Par Radu Portocala.
Ce court billet – talentueux comme les précédents – est paru hier 5 octobre sur la page Facebook de son auteur. Radu Portocala distille des souvenirs qui sonnent comme un écho dans le temps que nous vivons. Et il le fait avec un talent nostalgique et délicat qui appelle sympathie et respect. On le salue.
Dans mon enfance et mon adolescence, à Bucarest, les responsables des magasins où on vendait du café appartenaient, presque tous, à une sorte de confrérie. Certains les appelaient « les Turcs » pour la seule raison qu’on buvait du « café turc » – celui-là même que les Grecs, par fierté, ont commencé à appeler, après leur libération du joug ottoman, « café grec ». Mais les noms de ces gens finissaient presque toujours en -ian. Leurs parents étaient, certes, venus de Turquie, mais ils étaient Arméniens, réfugiés après l’horreur de 1915. Ceux qui savaient les regardaient avec compassion et sympathie.
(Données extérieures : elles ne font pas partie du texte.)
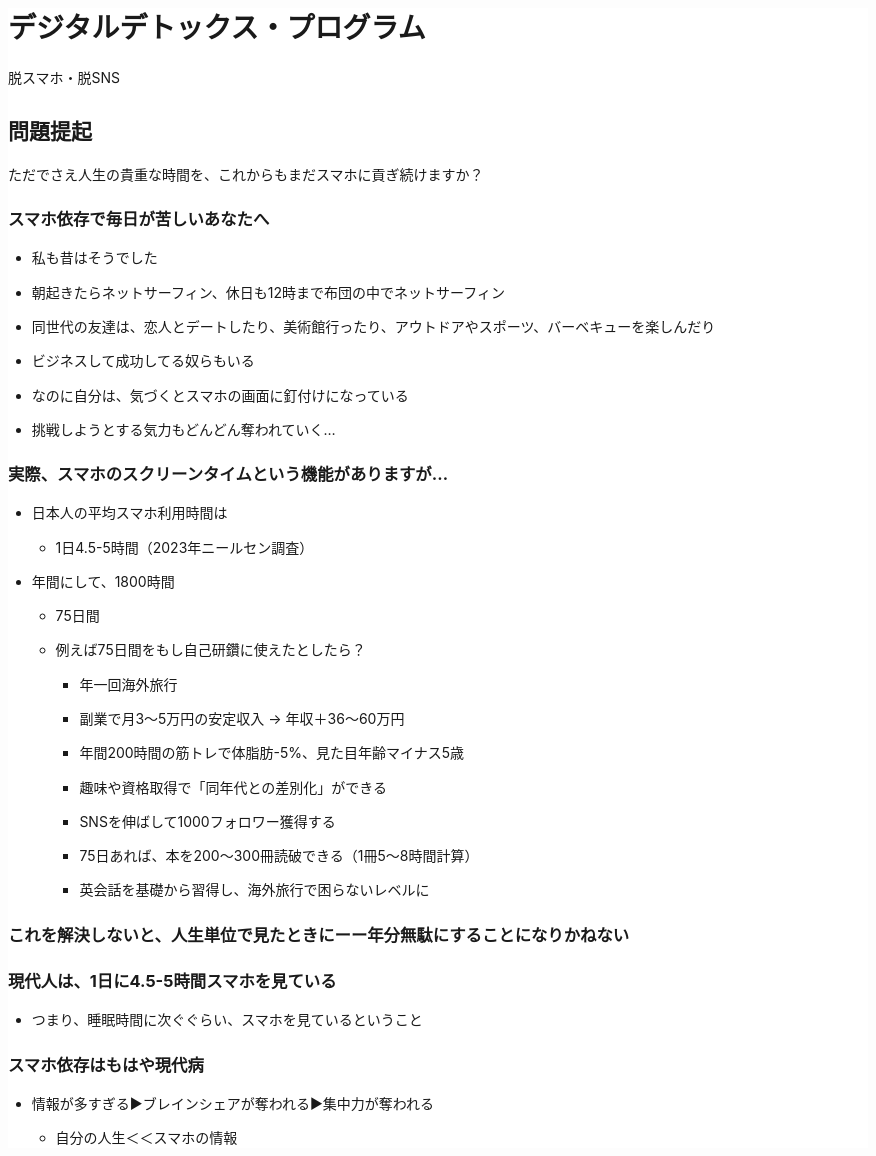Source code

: # デジタルデトックス・プログラム
脱スマホ・脱SNS

## 問題提起
ただでさえ人生の貴重な時間を、これからもまだスマホに貢ぎ続けますか？

### スマホ依存で毎日が苦しいあなたへ

- 私も昔はそうでした

- 朝起きたらネットサーフィン、休日も12時まで布団の中でネットサーフィン

- 同世代の友達は、恋人とデートしたり、美術館行ったり、アウトドアやスポーツ、バーベキューを楽しんだり

- ビジネスして成功してる奴らもいる

- なのに自分は、気づくとスマホの画面に釘付けになっている

- 挑戦しようとする気力もどんどん奪われていく…

### 実際、スマホのスクリーンタイムという機能がありますが…

- 日本人の平均スマホ利用時間は

	- 1日4.5-5時間（2023年ニールセン調査）

- 年間にして、1800時間

	- 75日間

	- 例えば75日間をもし自己研鑽に使えたとしたら？

		- 年一回海外旅行

		- 副業で月3〜5万円の安定収入 → 年収＋36〜60万円

		- 年間200時間の筋トレで体脂肪-5%、見た目年齢マイナス5歳

		- 趣味や資格取得で「同年代との差別化」ができる

		- SNSを伸ばして1000フォロワー獲得する

		- 75日あれば、本を200〜300冊読破できる（1冊5〜8時間計算）

		- 英会話を基礎から習得し、海外旅行で困らないレベルに

### これを解決しないと、人生単位で見たときにーー年分無駄にすることになりかねない

### 現代人は、1日に4.5-5時間スマホを見ている

- つまり、睡眠時間に次ぐぐらい、スマホを見ているということ

### スマホ依存はもはや現代病

- 情報が多すぎる▶︎ブレインシェアが奪われる▶︎集中力が奪われる

	- 自分の人生＜＜スマホの情報
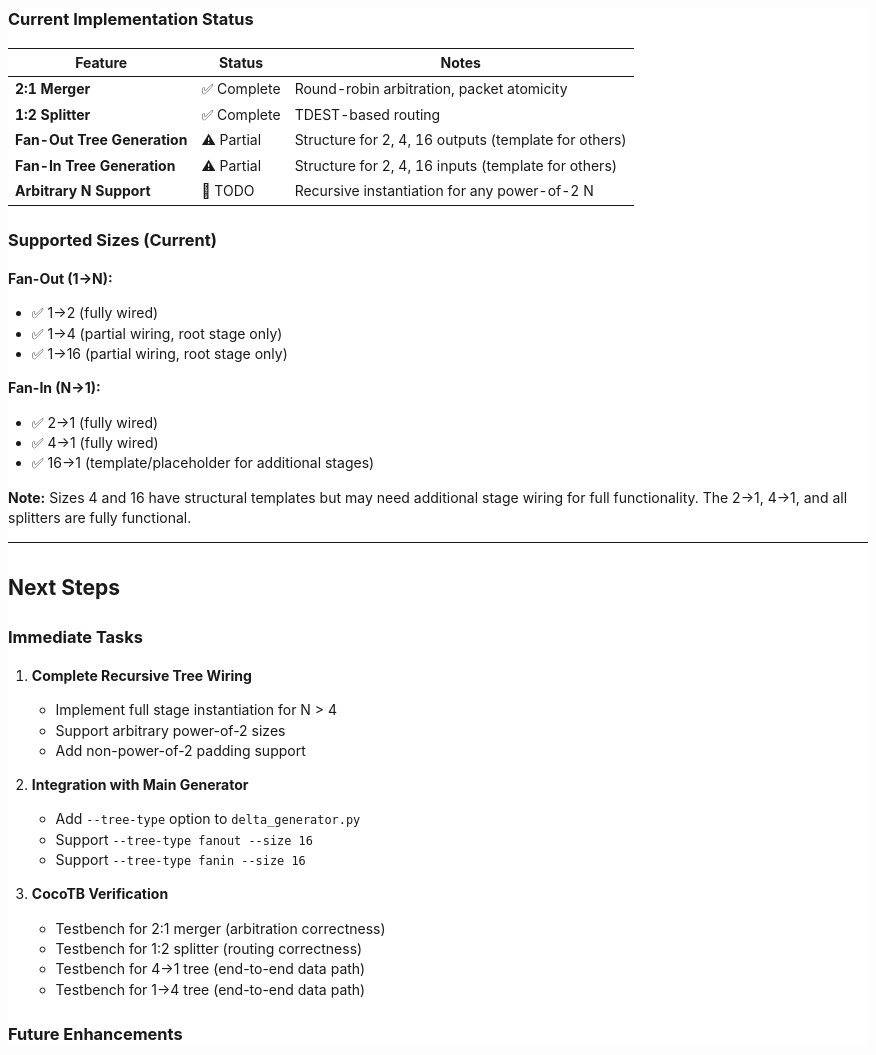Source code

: ### Current Implementation Status

| Feature | Status | Notes |
|---------|--------|-------|
| **2:1 Merger** | ✅ Complete | Round-robin arbitration, packet atomicity |
| **1:2 Splitter** | ✅ Complete | TDEST-based routing |
| **Fan-Out Tree Generation** | ⚠️ Partial | Structure for 2, 4, 16 outputs (template for others) |
| **Fan-In Tree Generation** | ⚠️ Partial | Structure for 2, 4, 16 inputs (template for others) |
| **Arbitrary N Support** | 🔲 TODO | Recursive instantiation for any power-of-2 N |

### Supported Sizes (Current)

**Fan-Out (1→N):**
- ✅ 1→2 (fully wired)
- ✅ 1→4 (partial wiring, root stage only)
- ✅ 1→16 (partial wiring, root stage only)

**Fan-In (N→1):**
- ✅ 2→1 (fully wired)
- ✅ 4→1 (fully wired)
- ✅ 16→1 (template/placeholder for additional stages)

**Note:** Sizes 4 and 16 have structural templates but may need additional stage wiring for full functionality. The 2→1, 4→1, and all splitters are fully functional.

---

## Next Steps

### Immediate Tasks

1. **Complete Recursive Tree Wiring**
   - Implement full stage instantiation for N > 4
   - Support arbitrary power-of-2 sizes
   - Add non-power-of-2 padding support

2. **Integration with Main Generator**
   - Add `--tree-type` option to `delta_generator.py`
   - Support `--tree-type fanout --size 16`
   - Support `--tree-type fanin --size 16`

3. **CocoTB Verification**
   - Testbench for 2:1 merger (arbitration correctness)
   - Testbench for 1:2 splitter (routing correctness)
   - Testbench for 4→1 tree (end-to-end data path)
   - Testbench for 1→4 tree (end-to-end data path)

### Future Enhancements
Aujourd’hui, l’Arménie vit un nouveau martyre. Dans le silence abominable de ce monde qui se veut si juste. Des Arméniens ne viendront plus nous vendre notre café. Le patriarche arménien ne vivra plus son triste exil parmi nous. Presque rien ne nous rappellera l’Arménie – et les minables se féliciteront de cette amnésie. Peu importe, finalement, qu’on tue de nouveau les Arméniens, puisque les tueurs ont accepté de nous vendre du pétrole – petit arrangement qui flatte notre sens moral, celui-là même qui nous empêche d’acheter le pétrole russe. Nous sommes si hautement ignobles et si bassement imbéciles… La pauvre Arménie aurait tort d’attendre quelque chose de nous. » ■
En effet, je n’ai pas encore vu nos mairies et préfectures pavoiser aux couleurs arméniennes comme elles l’ont fait pour celles de l’Ukraine. Décidément, nous nous indignons quand ça nous chante.